▶ Source data
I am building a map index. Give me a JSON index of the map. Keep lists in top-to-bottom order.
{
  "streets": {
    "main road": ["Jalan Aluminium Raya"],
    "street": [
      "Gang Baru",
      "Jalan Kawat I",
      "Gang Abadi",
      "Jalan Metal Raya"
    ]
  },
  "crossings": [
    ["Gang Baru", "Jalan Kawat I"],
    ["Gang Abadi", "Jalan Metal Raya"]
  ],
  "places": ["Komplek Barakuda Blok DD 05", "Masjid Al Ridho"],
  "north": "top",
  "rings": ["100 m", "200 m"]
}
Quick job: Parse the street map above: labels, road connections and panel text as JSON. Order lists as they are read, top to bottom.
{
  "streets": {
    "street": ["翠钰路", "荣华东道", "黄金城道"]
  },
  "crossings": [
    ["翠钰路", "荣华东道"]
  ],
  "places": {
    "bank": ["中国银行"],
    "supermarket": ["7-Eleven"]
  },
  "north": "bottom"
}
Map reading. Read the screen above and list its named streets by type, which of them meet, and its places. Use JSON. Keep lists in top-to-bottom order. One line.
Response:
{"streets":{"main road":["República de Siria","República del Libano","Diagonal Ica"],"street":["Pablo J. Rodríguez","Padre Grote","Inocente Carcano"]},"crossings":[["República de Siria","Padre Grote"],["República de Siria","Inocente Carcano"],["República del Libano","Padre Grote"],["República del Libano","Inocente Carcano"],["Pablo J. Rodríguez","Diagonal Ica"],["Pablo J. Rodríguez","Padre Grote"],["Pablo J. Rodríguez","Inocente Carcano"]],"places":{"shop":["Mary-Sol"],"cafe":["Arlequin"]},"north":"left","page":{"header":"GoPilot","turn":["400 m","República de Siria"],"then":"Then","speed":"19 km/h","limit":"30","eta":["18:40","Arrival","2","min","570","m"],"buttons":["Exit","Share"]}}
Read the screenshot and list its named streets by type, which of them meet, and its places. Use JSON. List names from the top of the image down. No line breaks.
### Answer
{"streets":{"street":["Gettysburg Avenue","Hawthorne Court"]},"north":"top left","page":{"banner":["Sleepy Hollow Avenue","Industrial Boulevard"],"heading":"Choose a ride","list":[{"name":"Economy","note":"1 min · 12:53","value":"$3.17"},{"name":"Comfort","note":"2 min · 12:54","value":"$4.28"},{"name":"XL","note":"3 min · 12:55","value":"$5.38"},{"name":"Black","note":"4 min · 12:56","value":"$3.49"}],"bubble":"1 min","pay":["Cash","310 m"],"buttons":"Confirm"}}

▶ Instructions for the task
When the word "type" occurs in a line above, list that line.

▶ Output below
Map reading. Read the screen above and list its named streets by type, which of them meet, and its places. Use JSON. Keep lists in top-to-bottom order. One line.
Read the screenshot and list its named streets by type, which of them meet, and its places. Use JSON. List names from the top of the image down. No line breaks.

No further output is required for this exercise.